Plodding towards a solution

  • The government appointed a Bank Board Bureau (BBB) as suggested by the Nayak committee and tasked it with appointing Chairmen and Managing Directors of PSBs. The BBB was also assigned the role of advising banks on restructuring and raising capital.
  • There is clarity now that banks must be empowered to resolve the relatively small number of bad loans that account for a big chunk of the total in terms of value. In many cases, this would mean that banks write off a portion of the loans owed to them.
  • Managements at PSBs have been reluctant to do so for fear of inviting action from the Chief Vigilance Commissioner, the Comptroller and Auditor General, the Central Bureau of Investigation and other bodies.
  • We need an oversight committee or, as the Finance Ministry has proposed, multiple oversight committees to speedily vet loan write-offs. It makes sense to constitute a Loan Resolution Authority by an Act of Parliament.
  • This must be complemented with other measures. Banks must develop the discipline of keeping thorough minutes of the proceedings related to resolution of bad loans. The rationale for particular decisions along with the pros and cons must be properly articulated. This will serve to give bank management a measure of protection.
  • The government must provide adequate capital to the banks to cover write-offs and also facilitate fresh loan growth.
  • It must end the delays in appointing Chairmen and Managing Directors of various PSBs. It must also revamp the boards of PSBs by bringing in independent directors of high quality.

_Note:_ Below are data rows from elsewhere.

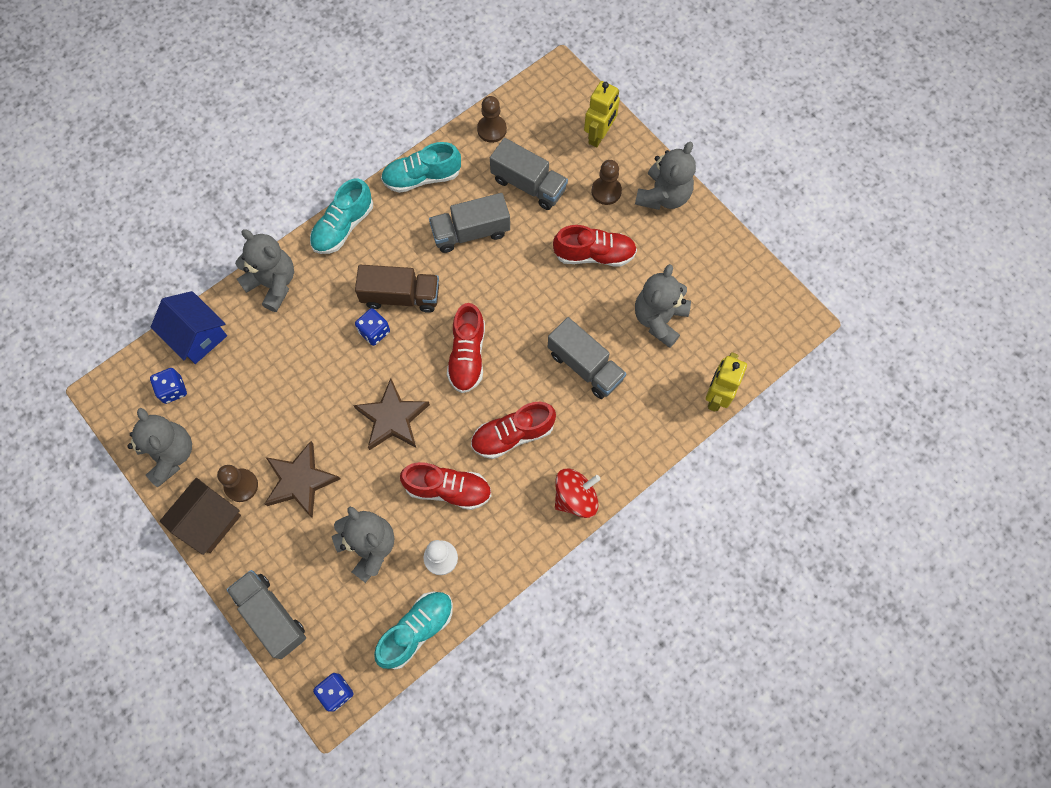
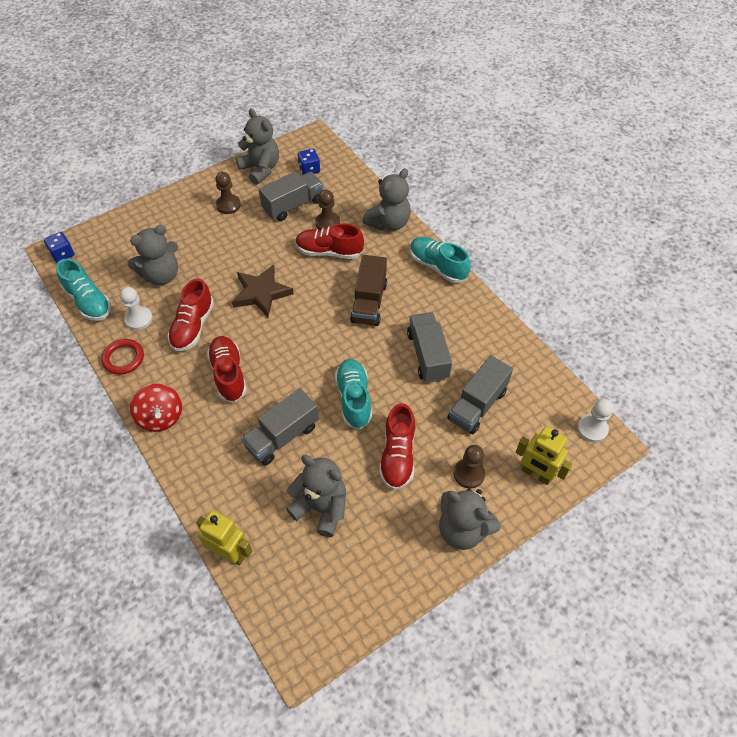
camera: 95 degrees right, 15 degrees down
grey teddy bear [127,408,192,487] -> grey teddy bear turned 105 degrees counterclockwise [236,108,279,185]
blue house [151,291,227,364] -> none
brown house [160,478,241,555] -> none
grey truck [226,570,306,659] -> grey truck moved to [259,172,323,221]
brown star [265,441,340,518] -> none
blue dice [355,308,390,346] -> none
turquoise shoe [381,142,461,193] -> turquoise shoe moved to [335,359,372,430]
red shoe [447,303,485,393] -> red shoe moved to [295,223,364,259]
brown pawn [477,96,507,143] -> brown pawn moved to [315,190,340,229]
none -> red ring [101,339,144,375]
none -> white pawn [577,399,613,443]

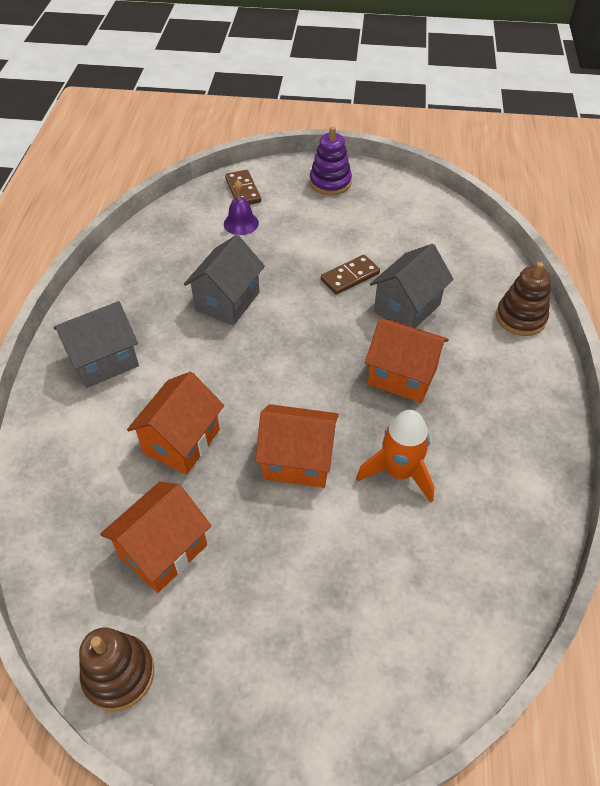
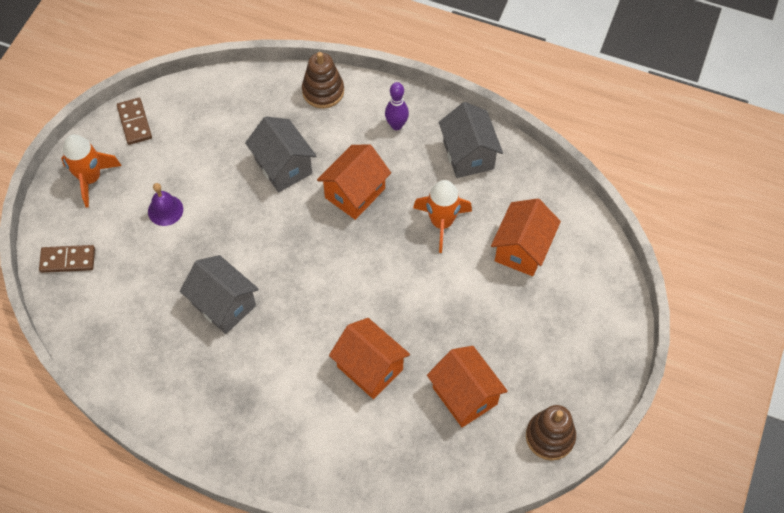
camera: 75 degrees left, 10 degrees up
grey house [54,301,139,388] -> grey house moved to [439,102,503,178]
purple bell [224,180,259,235] -> purple bell moved to [148,183,183,226]
orange house [255,404,339,488] -> orange house moved to [491,198,561,276]
purple stacking toy [310,126,352,195] -> orange rocket [61,134,122,208]
brown domino [321,255,380,295] -> brown domino moved to [117,98,152,145]
none -> purple bowling pin [385,82,409,130]

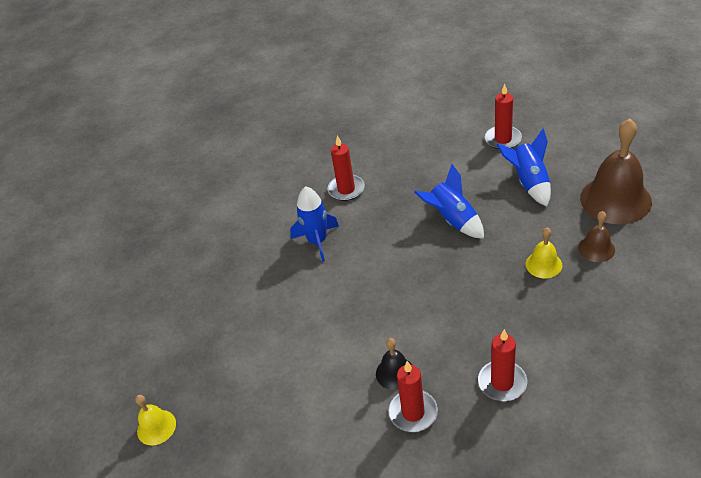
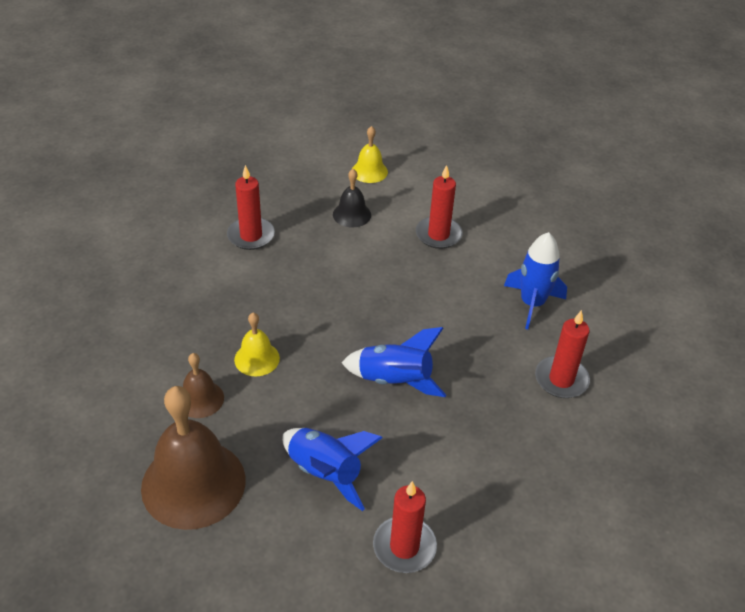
camera: 140 degrees right, 0 degrees up
yellow bell [135,395,176,445] -> yellow bell moved to [352,126,388,183]
red candle [388,361,438,432] -> red candle moved to [416,165,463,249]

2.    It's a tangled web of problems in Manipur. Discuss.


  • As theBharatiya Janata Party (BJP) formed the governmentin Manipur after winning only 21 seats in a 60-member House, the crippling blockade of two highways leading to the State, called by the United Naga Council (UNC) last November, on creation of new districts, ended.

The Naga issue

  • The UNC operates under the patronage of the National Socialist Council of Nagalim (Isak-Muivah) with which the Centre signed a "framework agreement" in 2015 to solve the decades-old Naga insurgency.
  • Though the "agreement" is shrouded in secrecy, the Nagas have never kept their demands secret.
  • They want all Naga-inhabited territories in Manipur, Assam, Arunachal Pradesh and Nagaland to come under "Greater Nagalim" which all States barring Nagaland vehemently oppose.
  • Even if the problem with the NSCN(I-M) is sorted out, there's the NSCN (Khaplang) faction, which broke the ceasefire with the Centre, to contend with - and a host of other insurgent groups each fighting their own cause including the valley-based People's Liberation Army.

The balancing act

  • A rollback of the creation of new districts will obviously appease the Nagas in the hills, but not the Kukis, the other major tribal group living in the hill districts, who have got a new district, Kangpokpi (culled out from areas of Naga-dominated Senapati district, and a fact which hasn't gone down well with the Nagas).
  • The Meiteis in the valley comprise roughly 60% of the population but live in a tenth of the area of Manipur.
  • The hill tribes are roughly 40% of the population and they live in hill districts which are spread over 90% of Manipur's total area.
  • It's a Meitei demand, that outsiders be allowed access to the State only by using Inner Line permits, and since they, despite being in a majority, already feel constricted in their own State, their voice has to be heard.
  • On the other hand, the Nagas and Kukis, who have long complained that the administration is leaning towards Meiteis, are uneasy about it, and there have been widespread protests for and against it.
  • The Armed Forces (Special Powers) Act, which has been in place in the State since 1980, and against which Irom Sharmila recently ended a 16-year hunger strike.